Fat Sparrow and Taco Farm co-owner Nick Benninger hasn’t opened all of his restaurants yet, but he says the steps they have taken have proved beneficial to building customer confidence for dining in.
“The re-opening went well. We kept our seating very limited in the dining rooms,” he says, adding that engaging with customers in a physically distanced fashion felt good. “It was great to have smiling faces back and seeing staff interact with happy guests. It goes a long way toward getting back to normal.”
With a few restaurants under the Neighbourhood Group brand, including Kitchener’s Borealis Grille, Court Desautels acknowledges that guests might feel uneasy about the dining room environment and that it’s a matter of time. The first days open, however, were positive because of the protocols Borealis implemented.
“Guests were all happy to wear a mask when required,” says Desautels. “All in all, they were pleased with the seating plan and the safety precautions.”
Has the dining room brought sales back into line with what they were last year? No, says Benninger, not surprisingly. “Sales are still a long way from normal, but this is a step in the right direction.”

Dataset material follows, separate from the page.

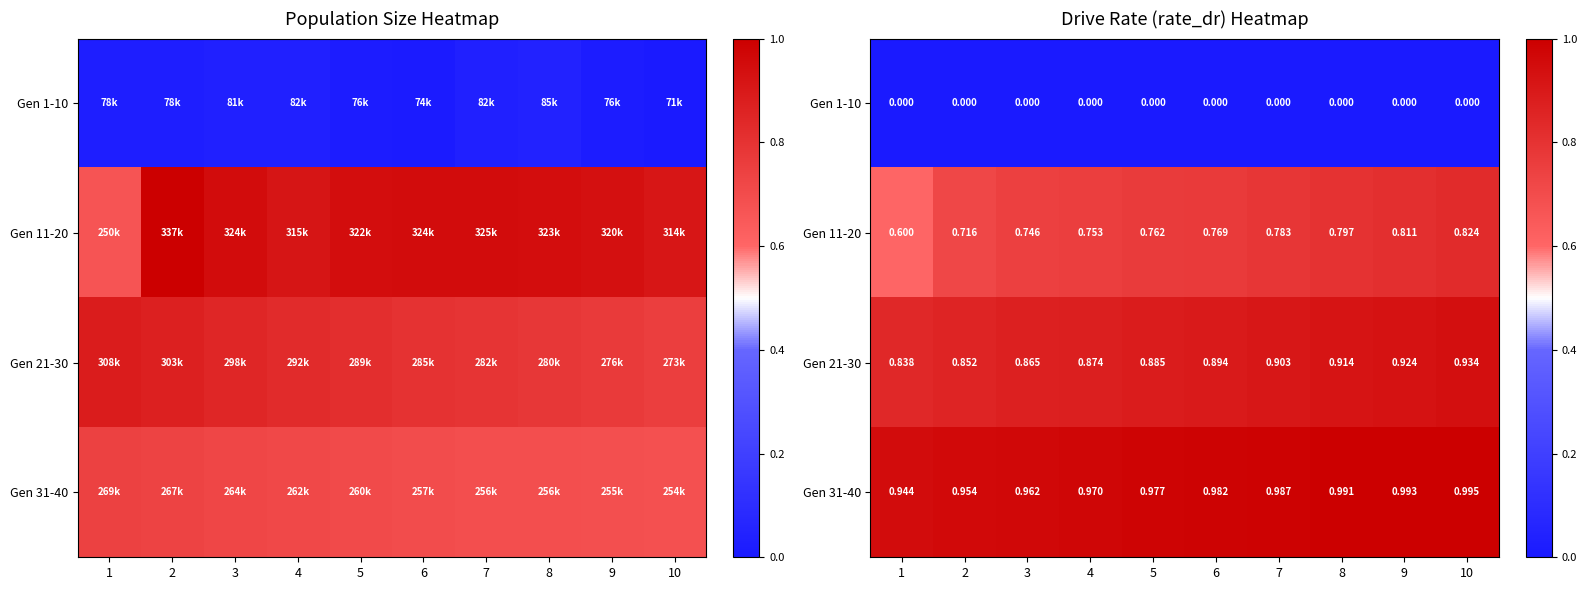

At 4, list the series in order from smallest to largest.

Gen 1-10, Gen 11-20, Gen 21-30, Gen 31-40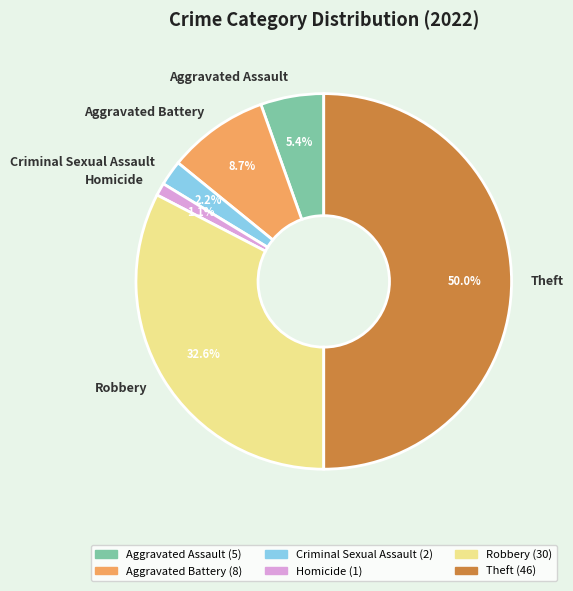

Count the number of slices in the pie.

6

Within a sector characterized by razor thin margins, area restaurants are working hard to be sustainable; like a team of rowers, they are pulling together.

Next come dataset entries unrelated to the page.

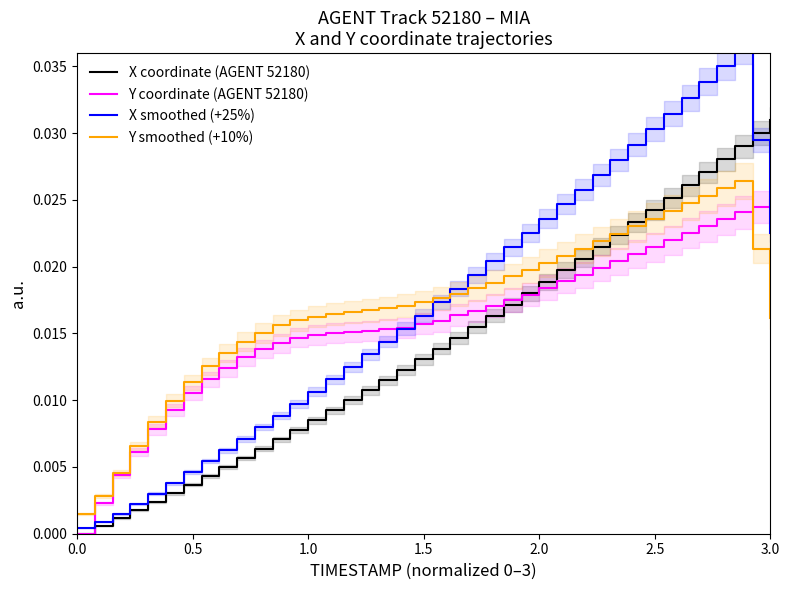

How many data points does each series have?

40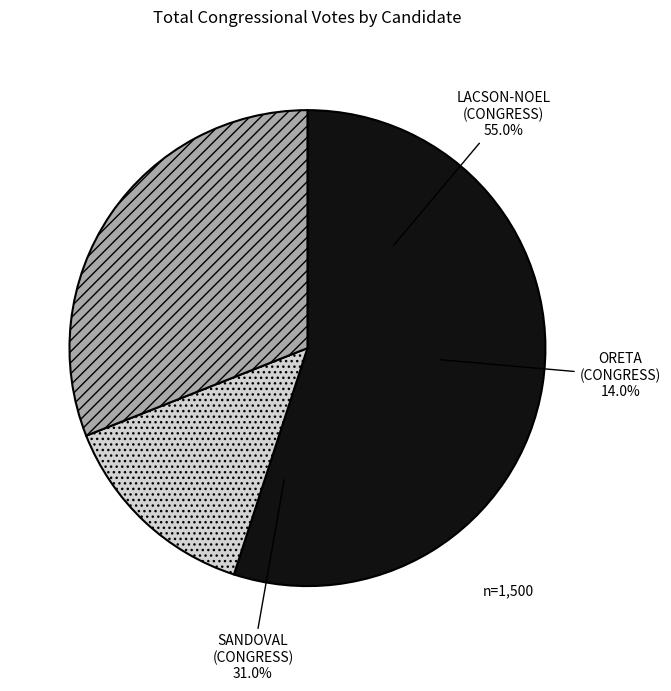

Which category has the biggest portion of the pie?

LACSON-NOEL (CONGRESS)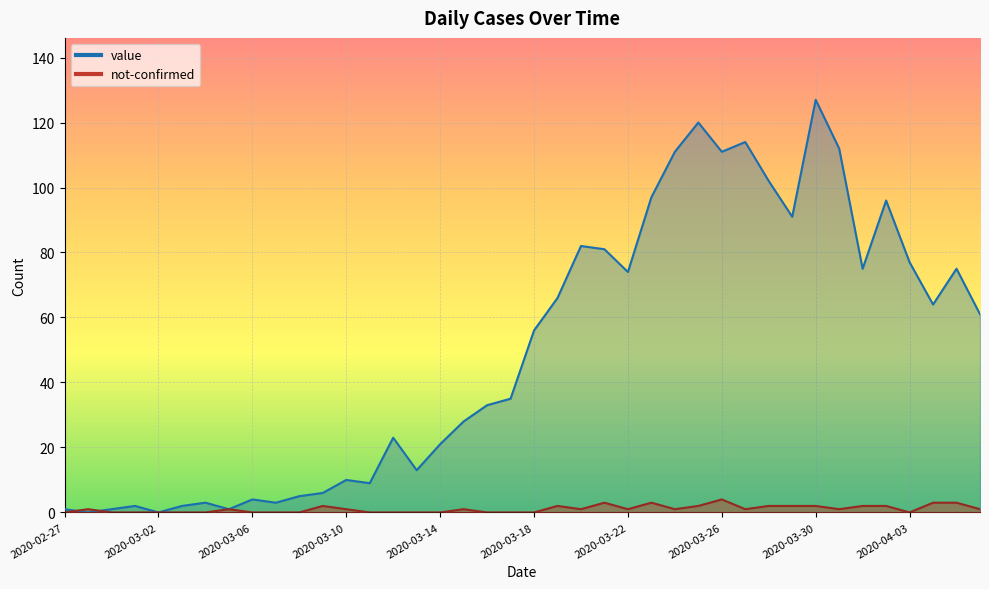

Reading left to right, transcribe all the data shown in this chart.

value: 1	0	1	2	0	2	3	1	4	3	5	6	10	9	23	13	21	28	33	35	56	66	82	81	74	97	111	120	111	114	102	91	127	112	75	96	77	64	75	61
not-confirmed: 0	1	0	0	0	0	0	1	0	0	0	2	1	0	0	0	0	1	0	0	0	2	1	3	1	3	1	2	4	1	2	2	2	1	2	2	0	3	3	1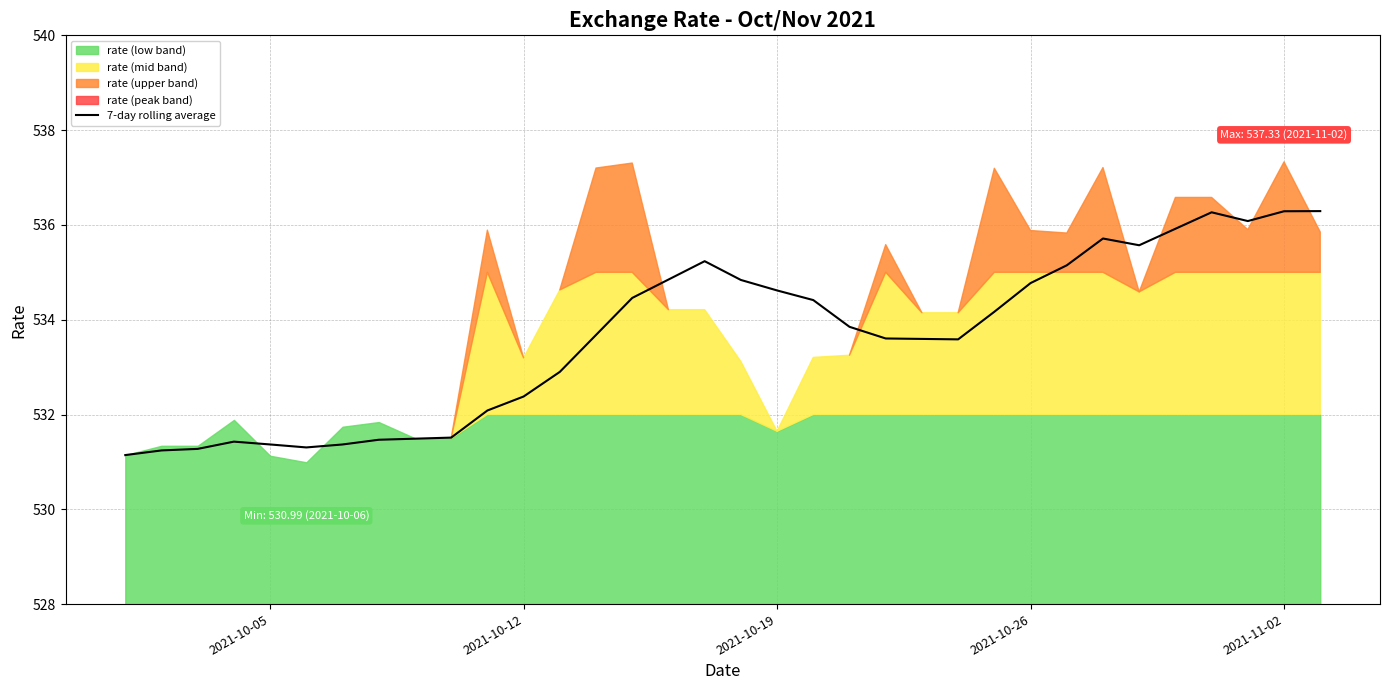

The value of 7-day rolling average at 2021-10-05 is 531.4. True or false?

True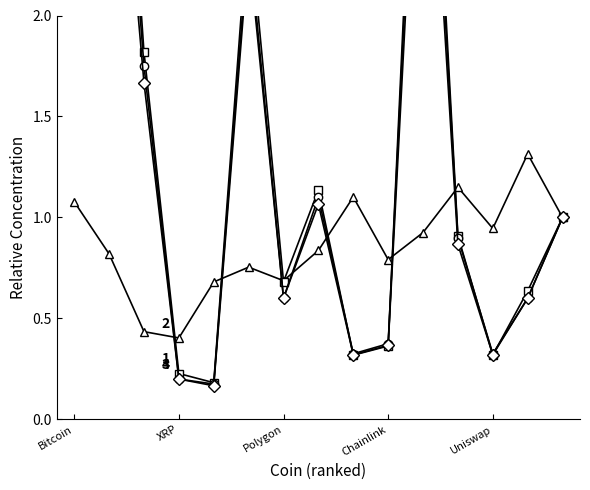

What is the minimum value shown in the chart?

0.2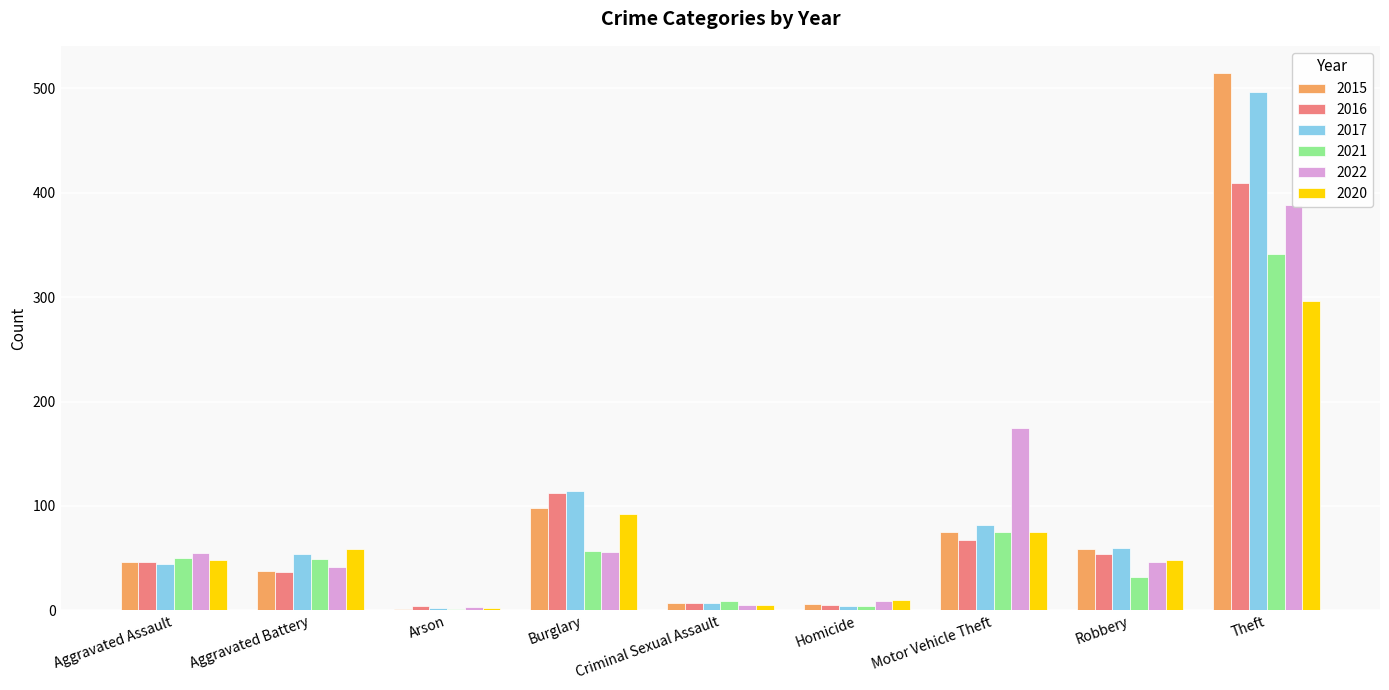

Where does the 2016 series first go above 46?

Burglary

“It’s a case of ‘co-opetition’,” as Palubiski coins it. “Competing businesses are sharing best practices and protocols for safety to re-build the sector.”
The rising tide indeed lifts all boats, and a sense of collaboration, camaraderie and unity among restaurants is helping nurture customer confidence. It may, in fact, be the start of a fresh contract being drafted – one that focuses on the current new reality.
“We can see it working so far,” Benninger says. “Staff and customers alike, have been very respectful of the new rules and the new situation.”